Le 23/09/2017 à 21:56, Steve Litt a écrit :
> On Sat, 23 Sep 2017 21:45:04 +0200
> Didier Kryn<kryn@???> wrote:
>
>> Le 23/09/2017 à 20:20, Steve Litt a écrit :
>>>> What a pity there isn't a visual indicator that you are weilding
>>>> root authority like, I don't know, maybe the bash shell prompt
>>>> ending character changing from "$" to "#".
>>> That's not enough for me. When I open a terminal intended to be
>>> either root or on a different machine, I open a terminal that's
>>> white on red background. When I open a terminal intended to be me
>>> on my local machine, it's black on white background. This has saved
>>> me some pretty bad mistakes over the years.
>>>
>> Means you must have one terminal profile for every location you
>> ssh to.
> No it doesn't. If I'm sshed anywhere, it's a red background, same as if
> I'm root. Basically, if my terminal is black on white, everything's
> "business as usual." If it's white on dark red, watch out, check
> everything, check twice.
>
>> And you forbid yourself to use su or ssh from the command
>> line, because this doesn't change the color scheme of the terminal.

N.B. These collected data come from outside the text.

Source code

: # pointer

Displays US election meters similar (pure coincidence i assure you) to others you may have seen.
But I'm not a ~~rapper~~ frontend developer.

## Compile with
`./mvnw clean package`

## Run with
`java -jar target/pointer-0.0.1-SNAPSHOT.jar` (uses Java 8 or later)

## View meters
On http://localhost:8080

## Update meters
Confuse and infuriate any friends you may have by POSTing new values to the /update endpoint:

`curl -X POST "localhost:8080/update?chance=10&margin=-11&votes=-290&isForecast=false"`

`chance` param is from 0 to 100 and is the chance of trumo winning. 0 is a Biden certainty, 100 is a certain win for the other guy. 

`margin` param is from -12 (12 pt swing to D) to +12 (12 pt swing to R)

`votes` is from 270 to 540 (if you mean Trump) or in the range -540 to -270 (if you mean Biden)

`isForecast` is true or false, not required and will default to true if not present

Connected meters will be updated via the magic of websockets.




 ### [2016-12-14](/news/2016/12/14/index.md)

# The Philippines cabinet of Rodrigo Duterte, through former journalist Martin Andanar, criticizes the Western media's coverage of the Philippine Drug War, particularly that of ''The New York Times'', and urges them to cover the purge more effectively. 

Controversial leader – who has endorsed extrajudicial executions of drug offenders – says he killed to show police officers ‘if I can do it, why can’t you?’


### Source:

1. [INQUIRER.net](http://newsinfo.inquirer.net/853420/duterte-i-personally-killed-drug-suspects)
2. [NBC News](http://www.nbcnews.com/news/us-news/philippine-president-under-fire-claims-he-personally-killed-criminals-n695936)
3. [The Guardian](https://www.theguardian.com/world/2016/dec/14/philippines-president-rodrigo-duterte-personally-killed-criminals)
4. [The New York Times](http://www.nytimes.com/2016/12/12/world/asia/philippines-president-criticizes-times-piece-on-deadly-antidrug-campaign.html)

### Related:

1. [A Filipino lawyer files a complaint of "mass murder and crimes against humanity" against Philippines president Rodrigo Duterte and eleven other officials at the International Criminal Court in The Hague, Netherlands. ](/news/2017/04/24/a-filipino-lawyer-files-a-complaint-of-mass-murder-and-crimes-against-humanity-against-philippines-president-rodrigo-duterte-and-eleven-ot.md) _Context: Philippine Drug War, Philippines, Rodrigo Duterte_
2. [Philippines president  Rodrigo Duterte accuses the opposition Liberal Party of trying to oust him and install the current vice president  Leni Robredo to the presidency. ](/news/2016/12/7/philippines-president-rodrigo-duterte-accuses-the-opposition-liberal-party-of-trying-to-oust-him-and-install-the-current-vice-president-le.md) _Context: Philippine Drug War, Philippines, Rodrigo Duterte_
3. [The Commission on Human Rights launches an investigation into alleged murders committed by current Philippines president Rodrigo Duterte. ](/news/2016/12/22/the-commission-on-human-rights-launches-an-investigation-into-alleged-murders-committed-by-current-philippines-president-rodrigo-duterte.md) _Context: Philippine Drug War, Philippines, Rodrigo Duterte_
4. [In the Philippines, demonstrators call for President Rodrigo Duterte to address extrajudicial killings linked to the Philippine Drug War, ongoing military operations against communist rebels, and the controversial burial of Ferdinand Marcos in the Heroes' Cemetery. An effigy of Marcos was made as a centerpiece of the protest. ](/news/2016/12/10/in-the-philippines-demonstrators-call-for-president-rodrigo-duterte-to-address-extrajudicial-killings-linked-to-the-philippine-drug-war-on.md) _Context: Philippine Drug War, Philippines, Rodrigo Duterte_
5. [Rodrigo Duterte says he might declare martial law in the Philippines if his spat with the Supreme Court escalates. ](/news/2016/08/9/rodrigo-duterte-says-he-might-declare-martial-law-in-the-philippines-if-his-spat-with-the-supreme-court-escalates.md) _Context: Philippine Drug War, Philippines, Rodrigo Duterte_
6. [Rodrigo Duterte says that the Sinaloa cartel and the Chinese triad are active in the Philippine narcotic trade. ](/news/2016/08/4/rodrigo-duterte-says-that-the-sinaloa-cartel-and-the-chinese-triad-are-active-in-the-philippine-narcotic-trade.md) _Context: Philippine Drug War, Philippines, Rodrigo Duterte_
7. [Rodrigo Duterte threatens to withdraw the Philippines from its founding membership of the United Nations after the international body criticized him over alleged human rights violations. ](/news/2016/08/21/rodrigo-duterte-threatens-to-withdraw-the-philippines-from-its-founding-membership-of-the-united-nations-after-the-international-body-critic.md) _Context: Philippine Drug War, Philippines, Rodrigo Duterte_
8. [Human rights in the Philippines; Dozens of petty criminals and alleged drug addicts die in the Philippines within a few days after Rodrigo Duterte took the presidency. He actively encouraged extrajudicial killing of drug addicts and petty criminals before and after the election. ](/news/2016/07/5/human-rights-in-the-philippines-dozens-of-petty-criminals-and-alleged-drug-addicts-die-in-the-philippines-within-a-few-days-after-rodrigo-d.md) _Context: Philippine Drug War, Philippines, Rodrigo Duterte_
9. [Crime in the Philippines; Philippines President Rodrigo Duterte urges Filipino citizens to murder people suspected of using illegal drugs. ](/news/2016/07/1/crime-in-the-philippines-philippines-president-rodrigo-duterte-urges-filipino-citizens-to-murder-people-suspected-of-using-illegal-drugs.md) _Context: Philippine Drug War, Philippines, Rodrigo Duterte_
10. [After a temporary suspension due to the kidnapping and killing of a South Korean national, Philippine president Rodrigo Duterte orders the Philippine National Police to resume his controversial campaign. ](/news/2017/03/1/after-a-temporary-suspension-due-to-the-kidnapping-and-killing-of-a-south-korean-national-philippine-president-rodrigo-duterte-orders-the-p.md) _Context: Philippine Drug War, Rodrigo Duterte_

> No forbidding. I simply run a red terminal if I'm going to ssh. It's
> perhaps a little discipline, but no biggy.
>
> And now that you mention it, I could have shellscripts ssht and sut
> that spawn a red terminal and then run the rest of the command on the
> red terminal.
>
>> It's pretty heavy to manage all the necessary terminal profiles
>> - I used gnome-terminal when I experimented with this method, a dozen
>> years ago. I eventually found it complicated my life a lot.
> I don't think I'm taking it as far as you did. I have two terminals:
> black on white means "business as usual", while white on dark
> red means BEWARE, WATCH OUT, DANGER, PELEGRO, ACHTUNG.
Well, I think we've got a comprehensive review of the strategies
used to remind the user s?he's acting as root, and they all rely on colour.